*** Opening of Exercise passage ***

The frequency of carbapenemase genes has been different in different studies. The most prevalent gene found in this study was OXA-48. In Pan et al.’s study, which investigated fecal carriage in outpatient children in Shanghai, the blaNDM gene was the main carbapenemase gene found (20). In Mohan et al.’s study that investigated fecal carriage in hospitalized adult patients in India, among 42 CRE isolates, 22 patients carried blaNDM-1, 17 patients had blaVIM gene, and no isolates were positive for blaKPC and blaIMP genes (21). In Solgi et al.’s study, the gene found was OXA-48, followed by blaNDM-1 and blaNDM-7 (14). In this study, similar to our study, the most common gene was OXA-48.
The OXA-48 resistance gene has been reported in more studies compared to other genes. Various studies confirm that many genes encode the carbapenemase enzyme, whose frequency is different in different communities (22, 23). In the present study, more than one resistance gene was reported in 13% of carbapenem-resistant samples, indicating the presence of different plasmids carrying the resistance gene, which can make the treatment more complicated.
In the current study, a high percentage of resistance was observed in patients with antibiotic use, a history of frequent hospitalizations, and patients with underlying diseases, which is in agreement with the results of the study by Yamamoto et al., who reported longer hospitalizations and a history of antibiotic use as risk factors for carrying CRE (24).

*** Close of Exercise passage ***
*** Opening of Data shown ***

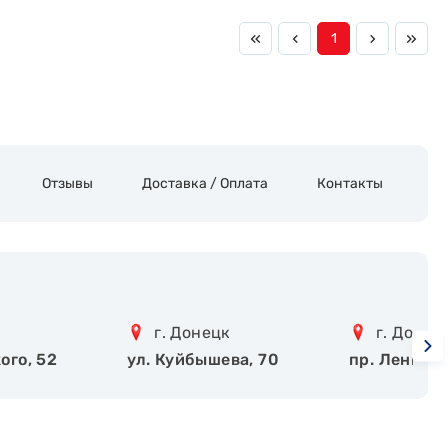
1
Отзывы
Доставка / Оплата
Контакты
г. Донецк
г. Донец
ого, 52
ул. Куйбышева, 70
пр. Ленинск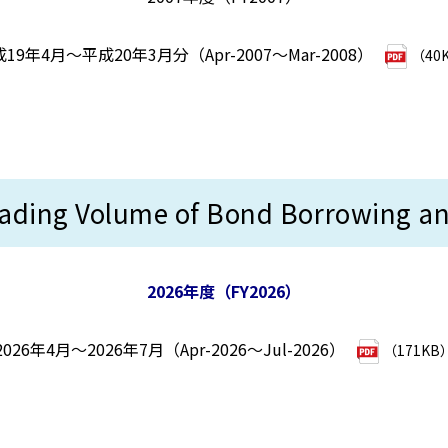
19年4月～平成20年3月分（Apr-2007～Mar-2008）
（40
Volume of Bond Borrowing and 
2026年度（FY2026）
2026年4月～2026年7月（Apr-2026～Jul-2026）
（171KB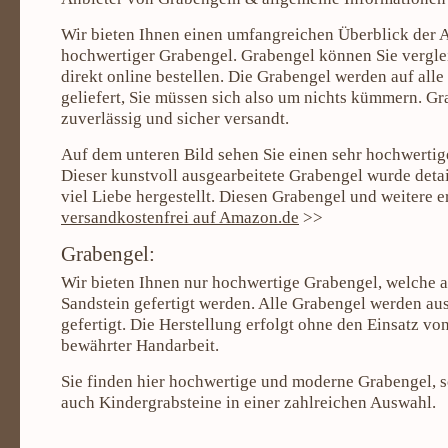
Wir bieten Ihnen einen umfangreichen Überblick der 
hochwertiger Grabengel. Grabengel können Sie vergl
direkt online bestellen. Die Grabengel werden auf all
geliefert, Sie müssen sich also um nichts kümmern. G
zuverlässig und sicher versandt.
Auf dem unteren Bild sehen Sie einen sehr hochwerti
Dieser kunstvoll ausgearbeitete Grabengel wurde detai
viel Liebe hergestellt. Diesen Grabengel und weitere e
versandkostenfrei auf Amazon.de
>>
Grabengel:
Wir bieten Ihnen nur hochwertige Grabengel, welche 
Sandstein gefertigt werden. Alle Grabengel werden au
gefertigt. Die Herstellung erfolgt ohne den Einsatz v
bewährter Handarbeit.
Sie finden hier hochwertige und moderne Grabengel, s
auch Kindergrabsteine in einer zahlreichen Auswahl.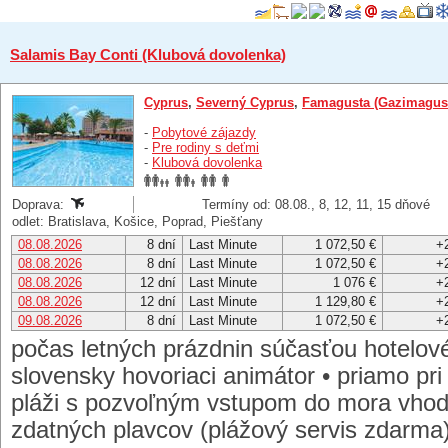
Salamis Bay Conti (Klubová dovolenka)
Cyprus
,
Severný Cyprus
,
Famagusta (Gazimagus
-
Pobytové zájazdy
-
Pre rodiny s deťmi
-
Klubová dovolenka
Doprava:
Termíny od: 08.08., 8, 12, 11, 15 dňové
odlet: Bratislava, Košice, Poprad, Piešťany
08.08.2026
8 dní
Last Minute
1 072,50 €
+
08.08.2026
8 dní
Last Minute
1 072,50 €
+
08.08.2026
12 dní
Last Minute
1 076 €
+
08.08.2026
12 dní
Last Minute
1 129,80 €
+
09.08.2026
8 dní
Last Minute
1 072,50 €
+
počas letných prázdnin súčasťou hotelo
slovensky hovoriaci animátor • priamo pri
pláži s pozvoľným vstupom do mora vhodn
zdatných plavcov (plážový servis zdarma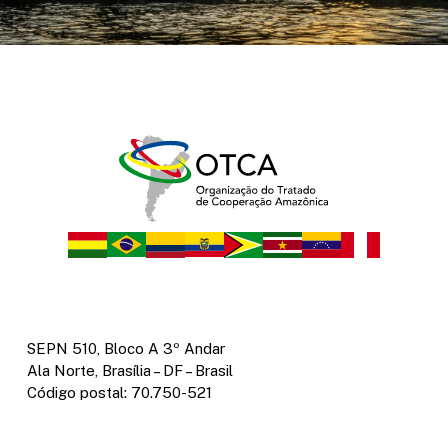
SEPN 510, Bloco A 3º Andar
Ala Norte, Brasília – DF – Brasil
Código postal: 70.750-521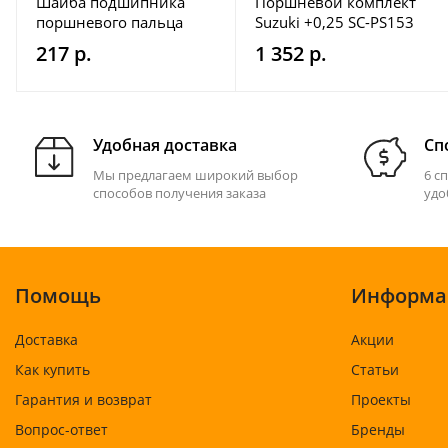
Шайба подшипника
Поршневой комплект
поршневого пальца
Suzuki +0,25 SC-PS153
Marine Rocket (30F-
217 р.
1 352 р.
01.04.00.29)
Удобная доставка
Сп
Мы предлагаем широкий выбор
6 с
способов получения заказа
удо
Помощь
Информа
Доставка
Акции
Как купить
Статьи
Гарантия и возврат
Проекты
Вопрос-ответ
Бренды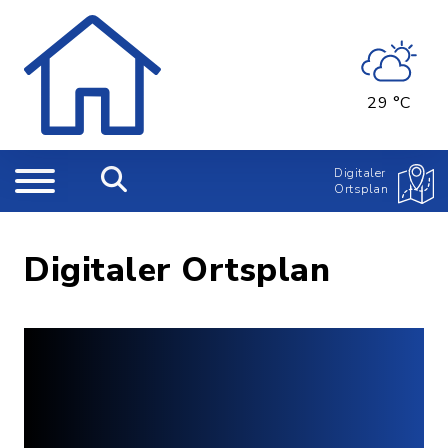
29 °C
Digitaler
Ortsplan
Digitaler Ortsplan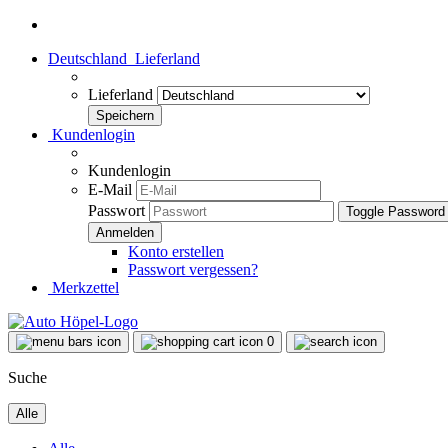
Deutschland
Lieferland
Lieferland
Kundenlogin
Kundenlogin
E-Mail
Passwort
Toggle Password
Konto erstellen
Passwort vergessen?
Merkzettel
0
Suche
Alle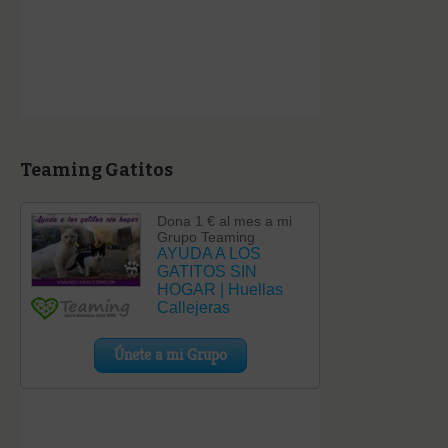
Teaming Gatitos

*** Close of Data shown ***

Exercise tasks:
(A) In the passage on carbapenemase genes, what does finding more than one resistance gene in 13% of carbapenem-resistant samples indicate, and why does that matter?
(B) Output the part of the passage on carbapenemase genes starting with "In the current" and going on through "carrying CRE (24).".

Answers for each item:
(A) It indicates that different plasmids carrying the resistance gene are present. That can make treatment more complicated.

(B)
In the current study, a high percentage of resistance was observed in patients with antibiotic use, a history of frequent hospitalizations, and patients with underlying diseases, which is in agreement with the results of the study by Yamamoto et al., who reported longer hospitalizations and a history of antibiotic use as risk factors for carrying CRE (24).